[Stored data entries]
········

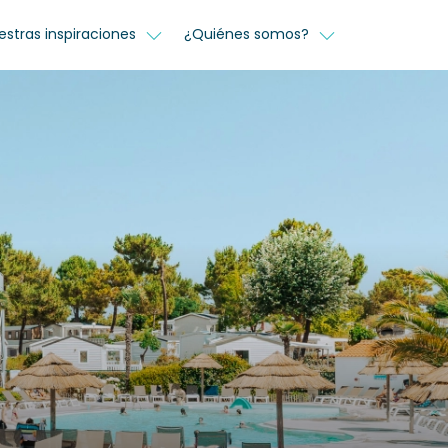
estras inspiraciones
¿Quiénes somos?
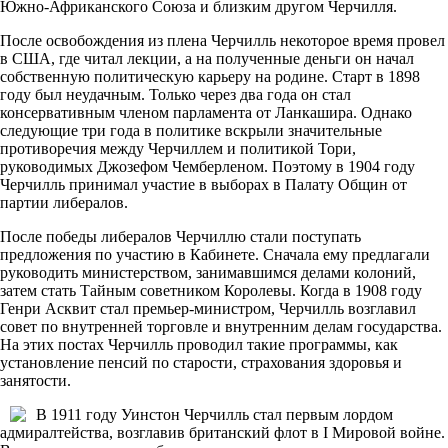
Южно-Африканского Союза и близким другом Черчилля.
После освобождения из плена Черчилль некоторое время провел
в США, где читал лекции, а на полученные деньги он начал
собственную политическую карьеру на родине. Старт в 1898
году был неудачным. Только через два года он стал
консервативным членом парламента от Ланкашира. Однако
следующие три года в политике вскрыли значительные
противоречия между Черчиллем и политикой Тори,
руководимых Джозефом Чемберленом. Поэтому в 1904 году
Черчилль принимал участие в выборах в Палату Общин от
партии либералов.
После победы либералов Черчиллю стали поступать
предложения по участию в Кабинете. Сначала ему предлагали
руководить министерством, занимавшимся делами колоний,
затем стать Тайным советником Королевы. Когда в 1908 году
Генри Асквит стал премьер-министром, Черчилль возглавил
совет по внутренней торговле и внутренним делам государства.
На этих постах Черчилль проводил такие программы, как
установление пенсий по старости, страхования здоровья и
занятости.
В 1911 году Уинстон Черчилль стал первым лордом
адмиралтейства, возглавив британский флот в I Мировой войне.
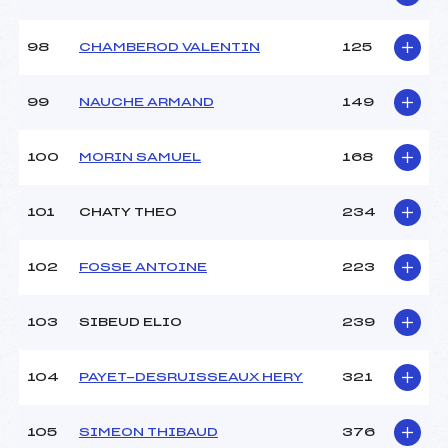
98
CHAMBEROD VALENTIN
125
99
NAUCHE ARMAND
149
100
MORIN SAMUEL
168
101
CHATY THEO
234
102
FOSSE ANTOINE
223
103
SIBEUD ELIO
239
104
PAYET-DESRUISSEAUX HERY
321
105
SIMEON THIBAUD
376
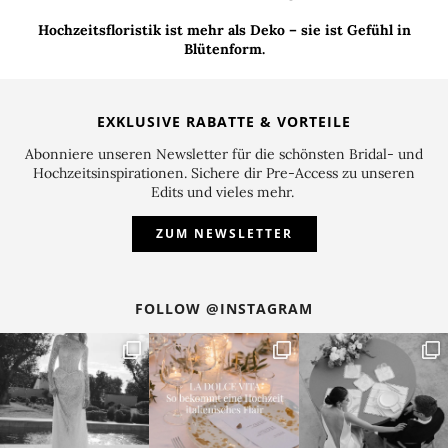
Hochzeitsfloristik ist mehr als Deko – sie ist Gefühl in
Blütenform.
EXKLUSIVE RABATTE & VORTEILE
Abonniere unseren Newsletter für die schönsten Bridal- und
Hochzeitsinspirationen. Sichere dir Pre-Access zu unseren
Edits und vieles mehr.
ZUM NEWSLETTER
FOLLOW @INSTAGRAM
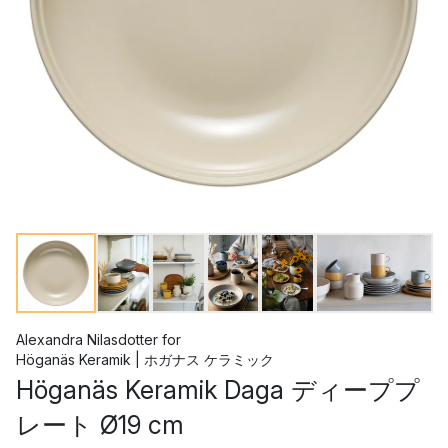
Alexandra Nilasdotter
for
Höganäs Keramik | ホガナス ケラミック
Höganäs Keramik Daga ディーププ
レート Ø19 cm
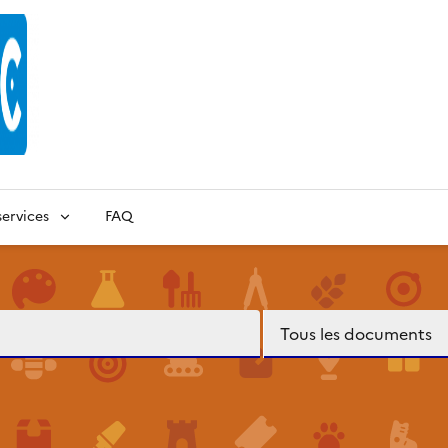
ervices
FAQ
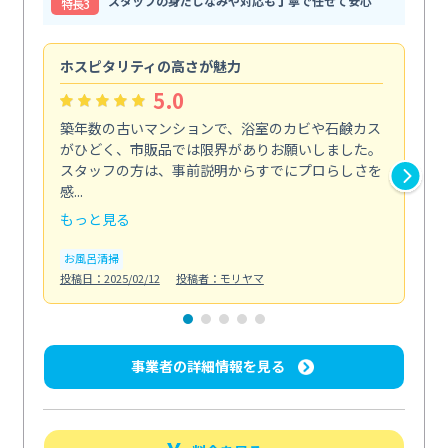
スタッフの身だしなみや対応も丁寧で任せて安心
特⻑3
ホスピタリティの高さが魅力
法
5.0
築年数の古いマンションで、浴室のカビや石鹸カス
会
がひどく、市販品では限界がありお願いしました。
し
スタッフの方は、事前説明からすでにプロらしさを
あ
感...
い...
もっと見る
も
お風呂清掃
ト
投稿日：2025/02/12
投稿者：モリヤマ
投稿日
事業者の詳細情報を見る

········

--- YOUR ASSIGNMENT ---
Write out the lines of all the records again, switching each occurrence of "Höganäs Keramik" to "Hoganas Keramik" and changing nothing else. Leave the pictures out of the answer.

--- ANSWER TO THIS PROBLEM ---
estras inspiraciones
¿Quiénes somos?
Южно-Африканского Союза и близким другом Черчилля.
После освобождения из плена Черчилль некоторое время провел
в США, где читал лекции, а на полученные деньги он начал
собственную политическую карьеру на родине. Старт в 1898
году был неудачным. Только через два года он стал
консервативным членом парламента от Ланкашира. Однако
следующие три года в политике вскрыли значительные
противоречия между Черчиллем и политикой Тори,
руководимых Джозефом Чемберленом. Поэтому в 1904 году
Черчилль принимал участие в выборах в Палату Общин от
партии либералов.
После победы либералов Черчиллю стали поступать
предложения по участию в Кабинете. Сначала ему предлагали
руководить министерством, занимавшимся делами колоний,
затем стать Тайным советником Королевы. Когда в 1908 году
Генри Асквит стал премьер-министром, Черчилль возглавил
совет по внутренней торговле и внутренним делам государства.
На этих постах Черчилль проводил такие программы, как
установление пенсий по старости, страхования здоровья и
занятости.
В 1911 году Уинстон Черчилль стал первым лордом
адмиралтейства, возглавив британский флот в I Мировой войне.
98
CHAMBEROD VALENTIN
125
99
NAUCHE ARMAND
149
100
MORIN SAMUEL
168
101
CHATY THEO
234
102
FOSSE ANTOINE
223
103
SIBEUD ELIO
239
104
PAYET-DESRUISSEAUX HERY
321
105
SIMEON THIBAUD
376
Hochzeitsfloristik ist mehr als Deko – sie ist Gefühl in
Blütenform.
EXKLUSIVE RABATTE & VORTEILE
Abonniere unseren Newsletter für die schönsten Bridal- und
Hochzeitsinspirationen. Sichere dir Pre-Access zu unseren
Edits und vieles mehr.
ZUM NEWSLETTER
FOLLOW @INSTAGRAM
Alexandra Nilasdotter
for
Hoganas Keramik | ホガナス ケラミック
Hoganas Keramik Daga ディーププ
レート Ø19 cm
ervices
FAQ
スタッフの身だしなみや対応も丁寧で任せて安心
特⻑3
ホスピタリティの高さが魅力
法
5.0
築年数の古いマンションで、浴室のカビや石鹸カス
会
がひどく、市販品では限界がありお願いしました。
し
スタッフの方は、事前説明からすでにプロらしさを
あ
感...
い...
もっと見る
も
お風呂清掃
ト
投稿日：2025/02/12
投稿者：モリヤマ
投稿日
事業者の詳細情報を見る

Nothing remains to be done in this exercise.